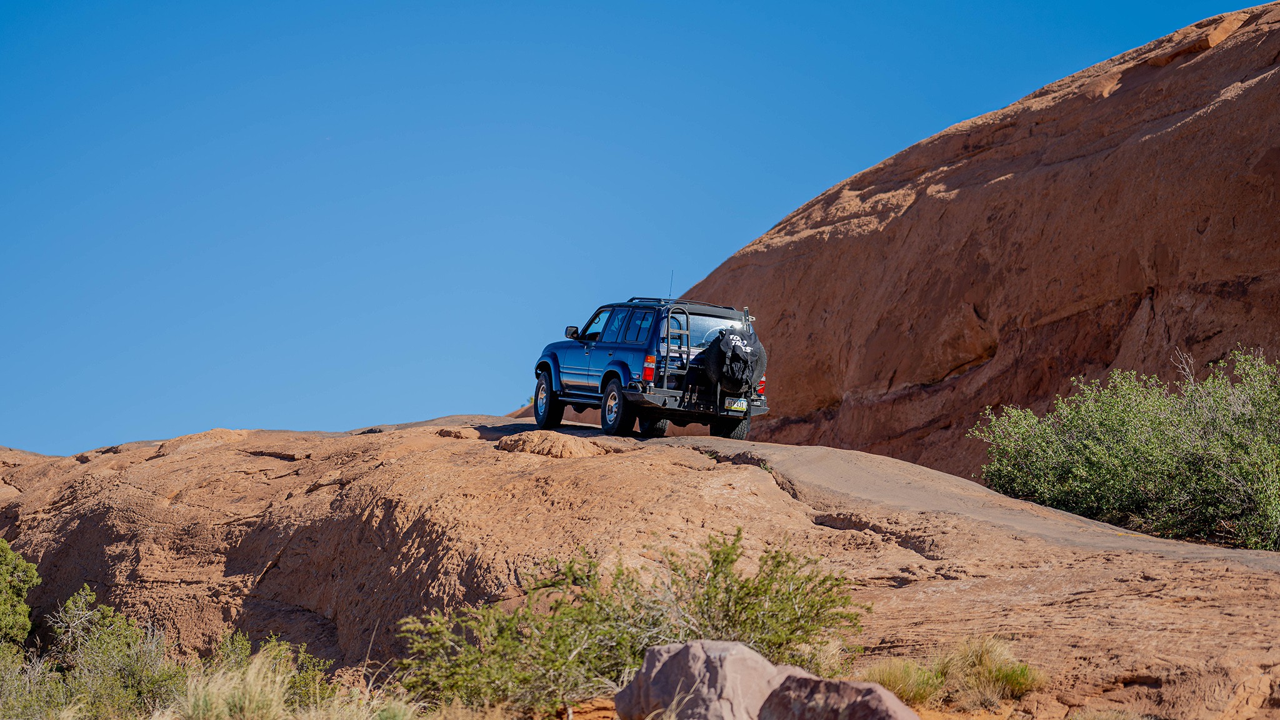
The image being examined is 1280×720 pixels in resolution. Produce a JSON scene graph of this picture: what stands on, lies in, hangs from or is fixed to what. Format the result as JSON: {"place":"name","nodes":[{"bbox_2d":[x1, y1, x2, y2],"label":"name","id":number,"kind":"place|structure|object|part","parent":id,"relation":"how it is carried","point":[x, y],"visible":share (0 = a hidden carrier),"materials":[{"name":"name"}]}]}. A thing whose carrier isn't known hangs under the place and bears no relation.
{"place":"outdoors","nodes":[
{"label":"outdoors","id":0,"kind":"place"},
{"bbox_2d":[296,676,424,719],"label":"grass tuft","id":1,"kind":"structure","parent":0,"point":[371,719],"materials":[{"name":"beige plant"}]},
{"bbox_2d":[1,0,1266,465],"label":"sky","id":2,"kind":"structure","parent":0,"point":[24,312],"materials":[{"name":"blue"}]},
{"bbox_2d":[0,415,1278,719],"label":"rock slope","id":3,"kind":"structure","parent":0,"point":[779,501],"materials":[{"name":"stone"}]},
{"bbox_2d":[0,538,39,658],"label":"shrub","id":4,"kind":"object","parent":3,"relation":"on","point":[33,572],"visible":0.99,"materials":[{"name":"green plant"}]},
{"bbox_2d":[0,643,74,719],"label":"shrub","id":5,"kind":"object","parent":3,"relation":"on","point":[15,686],"visible":0.83,"materials":[{"name":"green plant"}]},
{"bbox_2d":[35,586,186,719],"label":"shrub","id":6,"kind":"object","parent":3,"relation":"on","point":[68,620],"visible":0.93,"materials":[{"name":"green plant"}]},
{"bbox_2d":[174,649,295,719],"label":"grass tuft","id":7,"kind":"object","parent":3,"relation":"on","point":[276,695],"visible":0.93,"materials":[{"name":"plant"}]},
{"bbox_2d":[195,630,339,715],"label":"shrub","id":8,"kind":"object","parent":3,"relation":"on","point":[246,652],"visible":0.73,"materials":[{"name":"green plant"}]},
{"bbox_2d":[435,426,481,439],"label":"rock","id":9,"kind":"object","parent":3,"relation":"on","point":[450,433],"visible":0.91,"materials":[{"name":"brown stone"}]},
{"bbox_2d":[496,430,609,458],"label":"rock","id":10,"kind":"object","parent":3,"relation":"on","point":[568,442],"visible":0.91,"materials":[{"name":"stone"}]},
{"bbox_2d":[395,528,867,713],"label":"shrub","id":11,"kind":"object","parent":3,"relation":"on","point":[714,586],"visible":0.87,"materials":[{"name":"green plant"}]},
{"bbox_2d":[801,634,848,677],"label":"grass tuft","id":12,"kind":"object","parent":3,"relation":"on","point":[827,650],"visible":0.51,"materials":[{"name":"plant"}]},
{"bbox_2d":[935,636,1045,705],"label":"grass tuft","id":13,"kind":"object","parent":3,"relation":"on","point":[984,664],"visible":0.7,"materials":[{"name":"plant"}]},
{"bbox_2d":[970,347,1279,552],"label":"shrub","id":14,"kind":"object","parent":3,"relation":"on","point":[1170,460],"visible":0.97,"materials":[{"name":"green plant"}]},
{"bbox_2d":[534,696,1064,719],"label":"sandy ground","id":15,"kind":"structure","parent":0,"point":[616,719],"materials":[{"name":"orange sand"}]},
{"bbox_2d":[613,638,796,719],"label":"boulder","id":16,"kind":"object","parent":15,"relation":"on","point":[660,659],"visible":0.88,"materials":[{"name":"grey stone"}]},
{"bbox_2d":[757,670,921,719],"label":"boulder","id":17,"kind":"object","parent":15,"relation":"on","point":[874,693],"visible":0.93,"materials":[{"name":"stone"}]},
{"bbox_2d":[861,655,942,706],"label":"grass tuft","id":18,"kind":"object","parent":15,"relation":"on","point":[889,682],"visible":0.66,"materials":[{"name":"plant"}]},
{"bbox_2d":[471,420,1279,571],"label":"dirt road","id":19,"kind":"structure","parent":0,"point":[774,451],"materials":[{"name":"grey"}]},
{"bbox_2d":[533,294,769,442],"label":"suv","id":20,"kind":"object","parent":19,"relation":"on","point":[628,348],"visible":0.89,"materials":[{"name":"blue metal"}]},
{"label":"wheel","id":21,"kind":"part","parent":20,"relation":"part of","materials":[{"name":"black rubber"}]},
{"label":"mirror","id":22,"kind":"part","parent":20,"relation":"part of","materials":[{"name":"black mirror"}]},
{"label":"wheel","id":23,"kind":"part","parent":20,"relation":"part of","materials":[{"name":"black rubber"}]},
{"label":"windows","id":24,"kind":"part","parent":20,"relation":"part of","materials":[{"name":"blue glass"}]},
{"label":"taillight","id":25,"kind":"part","parent":20,"relation":"part of","materials":[{"name":"red plastic"}]},
{"label":"tire","id":26,"kind":"part","parent":20,"relation":"part of","materials":[{"name":"black rubber"}]},
{"bbox_2d":[666,270,674,301],"label":"antenna","id":27,"kind":"object","parent":20,"relation":"attached to","point":[670,295],"visible":0.76,"materials":[{"name":"black metal"}]},
{"bbox_2d":[656,303,691,388],"label":"ladder","id":28,"kind":"object","parent":20,"relation":"attached to","point":[667,350],"visible":0.76,"materials":[{"name":"silver metal"}]},
{"bbox_2d":[628,297,743,315],"label":"roof rack","id":29,"kind":"object","parent":20,"relation":"on","point":[730,309],"visible":0.33,"materials":[{"name":"black metal"}]},
{"label":"bumper","id":30,"kind":"part","parent":20,"relation":"part of","materials":[{"name":"metal"}]},
{"label":"window","id":31,"kind":"part","parent":20,"relation":"part of","materials":[{"name":"glass"}]},
{"label":"tire","id":32,"kind":"part","parent":20,"relation":"part of","materials":[{"name":"black rubber"}]},
{"bbox_2d":[704,326,766,393],"label":"spare tire","id":33,"kind":"object","parent":20,"relation":"attached to","point":[718,357],"visible":0.86,"materials":[{"name":"black fabric"}]},
{"bbox_2d":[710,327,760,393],"label":"bag","id":34,"kind":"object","parent":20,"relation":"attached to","point":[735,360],"visible":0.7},
{"bbox_2d":[724,397,748,411],"label":"license plate","id":35,"kind":"object","parent":20,"relation":"attached to","point":[744,405],"visible":0.94,"materials":[{"name":"white metal"}]},
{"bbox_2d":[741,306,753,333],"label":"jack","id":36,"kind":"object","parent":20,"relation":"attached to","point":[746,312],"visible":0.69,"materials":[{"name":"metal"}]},
{"label":"taillight","id":37,"kind":"part","parent":20,"relation":"part of","materials":[{"name":"red plastic"}]},
{"bbox_2d":[663,0,1279,491],"label":"rock cliff","id":38,"kind":"structure","parent":0,"point":[1137,302],"materials":[{"name":"brown stone"}]}
]}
....
What is being asked:
Without altering a word, return all of the records above and leave out their pictures.

Written response:
The image being examined is 1280×720 pixels in resolution. Produce a JSON scene graph of this picture: what stands on, lies in, hangs from or is fixed to what. Format the result as JSON: {"place":"name","nodes":[{"bbox_2d":[x1, y1, x2, y2],"label":"name","id":number,"kind":"place|structure|object|part","parent":id,"relation":"how it is carried","point":[x, y],"visible":share (0 = a hidden carrier),"materials":[{"name":"name"}]}]}. A thing whose carrier isn't known hangs under the place and bears no relation.
{"place":"outdoors","nodes":[
{"label":"outdoors","id":0,"kind":"place"},
{"bbox_2d":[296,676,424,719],"label":"grass tuft","id":1,"kind":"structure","parent":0,"point":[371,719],"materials":[{"name":"beige plant"}]},
{"bbox_2d":[1,0,1266,465],"label":"sky","id":2,"kind":"structure","parent":0,"point":[24,312],"materials":[{"name":"blue"}]},
{"bbox_2d":[0,415,1278,719],"label":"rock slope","id":3,"kind":"structure","parent":0,"point":[779,501],"materials":[{"name":"stone"}]},
{"bbox_2d":[0,538,39,658],"label":"shrub","id":4,"kind":"object","parent":3,"relation":"on","point":[33,572],"visible":0.99,"materials":[{"name":"green plant"}]},
{"bbox_2d":[0,643,74,719],"label":"shrub","id":5,"kind":"object","parent":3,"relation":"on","point":[15,686],"visible":0.83,"materials":[{"name":"green plant"}]},
{"bbox_2d":[35,586,186,719],"label":"shrub","id":6,"kind":"object","parent":3,"relation":"on","point":[68,620],"visible":0.93,"materials":[{"name":"green plant"}]},
{"bbox_2d":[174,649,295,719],"label":"grass tuft","id":7,"kind":"object","parent":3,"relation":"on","point":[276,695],"visible":0.93,"materials":[{"name":"plant"}]},
{"bbox_2d":[195,630,339,715],"label":"shrub","id":8,"kind":"object","parent":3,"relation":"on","point":[246,652],"visible":0.73,"materials":[{"name":"green plant"}]},
{"bbox_2d":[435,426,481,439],"label":"rock","id":9,"kind":"object","parent":3,"relation":"on","point":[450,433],"visible":0.91,"materials":[{"name":"brown stone"}]},
{"bbox_2d":[496,430,609,458],"label":"rock","id":10,"kind":"object","parent":3,"relation":"on","point":[568,442],"visible":0.91,"materials":[{"name":"stone"}]},
{"bbox_2d":[395,528,867,713],"label":"shrub","id":11,"kind":"object","parent":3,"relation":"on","point":[714,586],"visible":0.87,"materials":[{"name":"green plant"}]},
{"bbox_2d":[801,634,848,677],"label":"grass tuft","id":12,"kind":"object","parent":3,"relation":"on","point":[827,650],"visible":0.51,"materials":[{"name":"plant"}]},
{"bbox_2d":[935,636,1045,705],"label":"grass tuft","id":13,"kind":"object","parent":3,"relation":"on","point":[984,664],"visible":0.7,"materials":[{"name":"plant"}]},
{"bbox_2d":[970,347,1279,552],"label":"shrub","id":14,"kind":"object","parent":3,"relation":"on","point":[1170,460],"visible":0.97,"materials":[{"name":"green plant"}]},
{"bbox_2d":[534,696,1064,719],"label":"sandy ground","id":15,"kind":"structure","parent":0,"point":[616,719],"materials":[{"name":"orange sand"}]},
{"bbox_2d":[613,638,796,719],"label":"boulder","id":16,"kind":"object","parent":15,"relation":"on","point":[660,659],"visible":0.88,"materials":[{"name":"grey stone"}]},
{"bbox_2d":[757,670,921,719],"label":"boulder","id":17,"kind":"object","parent":15,"relation":"on","point":[874,693],"visible":0.93,"materials":[{"name":"stone"}]},
{"bbox_2d":[861,655,942,706],"label":"grass tuft","id":18,"kind":"object","parent":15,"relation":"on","point":[889,682],"visible":0.66,"materials":[{"name":"plant"}]},
{"bbox_2d":[471,420,1279,571],"label":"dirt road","id":19,"kind":"structure","parent":0,"point":[774,451],"materials":[{"name":"grey"}]},
{"bbox_2d":[533,294,769,442],"label":"suv","id":20,"kind":"object","parent":19,"relation":"on","point":[628,348],"visible":0.89,"materials":[{"name":"blue metal"}]},
{"label":"wheel","id":21,"kind":"part","parent":20,"relation":"part of","materials":[{"name":"black rubber"}]},
{"label":"mirror","id":22,"kind":"part","parent":20,"relation":"part of","materials":[{"name":"black mirror"}]},
{"label":"wheel","id":23,"kind":"part","parent":20,"relation":"part of","materials":[{"name":"black rubber"}]},
{"label":"windows","id":24,"kind":"part","parent":20,"relation":"part of","materials":[{"name":"blue glass"}]},
{"label":"taillight","id":25,"kind":"part","parent":20,"relation":"part of","materials":[{"name":"red plastic"}]},
{"label":"tire","id":26,"kind":"part","parent":20,"relation":"part of","materials":[{"name":"black rubber"}]},
{"bbox_2d":[666,270,674,301],"label":"antenna","id":27,"kind":"object","parent":20,"relation":"attached to","point":[670,295],"visible":0.76,"materials":[{"name":"black metal"}]},
{"bbox_2d":[656,303,691,388],"label":"ladder","id":28,"kind":"object","parent":20,"relation":"attached to","point":[667,350],"visible":0.76,"materials":[{"name":"silver metal"}]},
{"bbox_2d":[628,297,743,315],"label":"roof rack","id":29,"kind":"object","parent":20,"relation":"on","point":[730,309],"visible":0.33,"materials":[{"name":"black metal"}]},
{"label":"bumper","id":30,"kind":"part","parent":20,"relation":"part of","materials":[{"name":"metal"}]},
{"label":"window","id":31,"kind":"part","parent":20,"relation":"part of","materials":[{"name":"glass"}]},
{"label":"tire","id":32,"kind":"part","parent":20,"relation":"part of","materials":[{"name":"black rubber"}]},
{"bbox_2d":[704,326,766,393],"label":"spare tire","id":33,"kind":"object","parent":20,"relation":"attached to","point":[718,357],"visible":0.86,"materials":[{"name":"black fabric"}]},
{"bbox_2d":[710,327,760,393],"label":"bag","id":34,"kind":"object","parent":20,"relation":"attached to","point":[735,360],"visible":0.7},
{"bbox_2d":[724,397,748,411],"label":"license plate","id":35,"kind":"object","parent":20,"relation":"attached to","point":[744,405],"visible":0.94,"materials":[{"name":"white metal"}]},
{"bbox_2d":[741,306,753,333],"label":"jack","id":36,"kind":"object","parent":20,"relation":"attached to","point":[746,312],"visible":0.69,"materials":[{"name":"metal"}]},
{"label":"taillight","id":37,"kind":"part","parent":20,"relation":"part of","materials":[{"name":"red plastic"}]},
{"bbox_2d":[663,0,1279,491],"label":"rock cliff","id":38,"kind":"structure","parent":0,"point":[1137,302],"materials":[{"name":"brown stone"}]}
]}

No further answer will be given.